There are countless factors to consider, from keyboard navigation and focus management to aria-roles and screen reader support the Menu Button WAI-ARIA design pattern lists many design details to implement and test, as well warnings and common mistakes.
For example, the button
element that triggers the Dropdown
should include the following interactions while focus is on the button:
- Enter: opens the menu and places focus on the first menu item.
- Space: opens the menu and places focus on the first menu item.
- Down Arrow (optional): opens the menu and moves focus to the first menu item.
- Up Arrow (optional): opens the menu and moves focus to the last menu item.
Accessible Primitives
There are a number of open source libraries who's goal it is to make building accessible components easier. These components typically come unstyled, and offer a variety of different ways to compose and style them to fit into your design system.
- Radix Primitives: a set of primitives that are styled by default.
- Headless UI: from the team behind Tailwind CSS, a set of primitives that are styled by default.
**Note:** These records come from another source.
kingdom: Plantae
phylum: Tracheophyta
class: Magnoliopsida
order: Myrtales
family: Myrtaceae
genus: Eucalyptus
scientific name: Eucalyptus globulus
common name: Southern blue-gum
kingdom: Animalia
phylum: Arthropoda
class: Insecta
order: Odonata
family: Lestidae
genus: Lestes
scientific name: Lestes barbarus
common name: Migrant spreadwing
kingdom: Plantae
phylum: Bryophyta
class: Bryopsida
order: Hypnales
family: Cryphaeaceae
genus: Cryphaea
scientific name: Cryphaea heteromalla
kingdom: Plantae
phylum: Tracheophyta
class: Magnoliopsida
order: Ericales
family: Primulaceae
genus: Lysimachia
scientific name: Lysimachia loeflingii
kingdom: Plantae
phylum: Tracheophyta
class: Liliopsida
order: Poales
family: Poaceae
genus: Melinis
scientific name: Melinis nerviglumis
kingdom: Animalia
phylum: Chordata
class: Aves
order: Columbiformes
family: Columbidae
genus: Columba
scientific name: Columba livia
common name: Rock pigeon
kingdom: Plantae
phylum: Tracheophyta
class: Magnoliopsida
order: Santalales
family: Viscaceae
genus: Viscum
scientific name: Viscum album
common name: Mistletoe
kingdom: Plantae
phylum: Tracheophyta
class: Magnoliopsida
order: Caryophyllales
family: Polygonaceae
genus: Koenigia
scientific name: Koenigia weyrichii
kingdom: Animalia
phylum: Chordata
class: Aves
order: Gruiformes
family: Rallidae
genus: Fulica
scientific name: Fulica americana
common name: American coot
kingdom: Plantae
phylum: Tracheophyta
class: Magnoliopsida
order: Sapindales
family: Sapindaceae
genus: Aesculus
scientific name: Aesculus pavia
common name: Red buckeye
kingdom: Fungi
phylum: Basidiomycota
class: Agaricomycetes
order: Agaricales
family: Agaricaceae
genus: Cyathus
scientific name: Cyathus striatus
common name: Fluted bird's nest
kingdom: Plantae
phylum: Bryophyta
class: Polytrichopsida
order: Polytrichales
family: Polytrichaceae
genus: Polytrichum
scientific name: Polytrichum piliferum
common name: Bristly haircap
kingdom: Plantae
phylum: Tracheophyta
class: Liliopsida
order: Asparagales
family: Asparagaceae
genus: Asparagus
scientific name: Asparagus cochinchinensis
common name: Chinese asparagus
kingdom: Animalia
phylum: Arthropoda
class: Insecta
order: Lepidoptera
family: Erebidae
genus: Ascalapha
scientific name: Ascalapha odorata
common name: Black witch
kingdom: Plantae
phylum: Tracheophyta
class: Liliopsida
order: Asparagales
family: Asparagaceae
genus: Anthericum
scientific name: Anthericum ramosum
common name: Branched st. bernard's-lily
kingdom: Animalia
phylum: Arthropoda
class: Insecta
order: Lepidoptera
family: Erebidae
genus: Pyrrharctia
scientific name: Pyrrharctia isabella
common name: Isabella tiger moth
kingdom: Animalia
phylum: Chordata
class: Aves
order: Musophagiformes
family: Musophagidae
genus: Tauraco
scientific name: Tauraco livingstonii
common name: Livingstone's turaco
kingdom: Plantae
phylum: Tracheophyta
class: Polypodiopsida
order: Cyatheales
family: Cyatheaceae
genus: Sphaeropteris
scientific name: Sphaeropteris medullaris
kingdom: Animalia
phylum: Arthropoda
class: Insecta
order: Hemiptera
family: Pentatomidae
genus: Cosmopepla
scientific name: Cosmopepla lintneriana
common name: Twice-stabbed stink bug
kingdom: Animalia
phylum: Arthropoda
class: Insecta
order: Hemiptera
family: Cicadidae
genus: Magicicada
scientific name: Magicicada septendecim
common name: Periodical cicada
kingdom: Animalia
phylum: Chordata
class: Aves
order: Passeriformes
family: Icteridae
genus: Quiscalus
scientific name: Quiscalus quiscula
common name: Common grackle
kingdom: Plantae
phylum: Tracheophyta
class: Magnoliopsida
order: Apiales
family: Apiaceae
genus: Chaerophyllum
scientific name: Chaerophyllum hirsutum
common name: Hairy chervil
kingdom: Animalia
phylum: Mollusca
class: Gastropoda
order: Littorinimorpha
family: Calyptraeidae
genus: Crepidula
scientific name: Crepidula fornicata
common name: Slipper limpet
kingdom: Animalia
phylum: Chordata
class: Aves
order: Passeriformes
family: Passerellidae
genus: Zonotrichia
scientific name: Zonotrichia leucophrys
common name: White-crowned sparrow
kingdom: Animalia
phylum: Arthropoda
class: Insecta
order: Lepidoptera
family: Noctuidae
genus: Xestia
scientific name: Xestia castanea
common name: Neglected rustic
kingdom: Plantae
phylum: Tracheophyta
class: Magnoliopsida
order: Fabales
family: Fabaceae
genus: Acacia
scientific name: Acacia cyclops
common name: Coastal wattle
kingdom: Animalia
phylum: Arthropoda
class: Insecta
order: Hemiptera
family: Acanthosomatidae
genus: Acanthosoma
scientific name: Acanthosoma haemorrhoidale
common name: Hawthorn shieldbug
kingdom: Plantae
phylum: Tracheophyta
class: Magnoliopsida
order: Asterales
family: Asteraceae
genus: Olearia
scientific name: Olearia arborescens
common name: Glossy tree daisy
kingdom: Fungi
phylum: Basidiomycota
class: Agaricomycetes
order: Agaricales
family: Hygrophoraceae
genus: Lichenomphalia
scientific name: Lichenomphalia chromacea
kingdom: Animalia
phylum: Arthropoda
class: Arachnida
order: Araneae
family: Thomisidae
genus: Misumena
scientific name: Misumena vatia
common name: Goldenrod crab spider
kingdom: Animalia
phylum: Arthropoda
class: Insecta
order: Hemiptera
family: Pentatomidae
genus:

Comes in
React
andVue
flavors. - Reakit: Accessible, composable, customizable, tiny & fast.
- React Aria: A library of React Hooks that provides accessible UI primitives for your design system.
For Graham Media Group's design system we chose to use Headless UI's Menu (Dropdown) for it's simple and composable API. While this package is written and maintained by the Tailwind CSS team, it is not dependant on Tailwind for styling.
We use styled-components and a TypeScript variant of styled-system for styling, and gaining access to all of our defined style props was as easy as passing transforming a component into a primitive through the as
prop. The component will merge the prop interfaces of the primitive and the component, and the primitive will be styled with the component's props.
import { Menu, Transition } from "@headlessui/react";
import { Box } from "../Box";
import { Button } from "../Button";
function Dropdown({
children,
buttonText = "Open",
variant = "$primary",
size = "rg",
}) {
return (
<Menu>
{({ open }) => {
return (
<Box>
{/* By using the polymorphic `as` prop, we gain access to `size` and `variant` */}
<Menu.Button as={Button} size={size} variant={variant}>
{buttonText}
</Menu.Button>
<Transition show={open}>
<Menu.Items as={Box} sx={menuItemStyles} static>
{children}
</Menu.Items>
</Transition>
</Box>
);
}}
</Menu>
);
}
By composing the primitives from the @headlessui/react
package within our component library, we are able to distribute variant derived styles to the Menu.Button
, Menu.Items
and Menu.Item
components to allow for easy customization, and to allow for easy composition of in the consuming application.
In Action
The primary use-case of the dropdown menu is the <AccountMenu />
component, which lives in the site header and is only accessible to logged in users. This provides a quick way to interact with our third party comment provider, navigate to popular pages and account features such as logging out.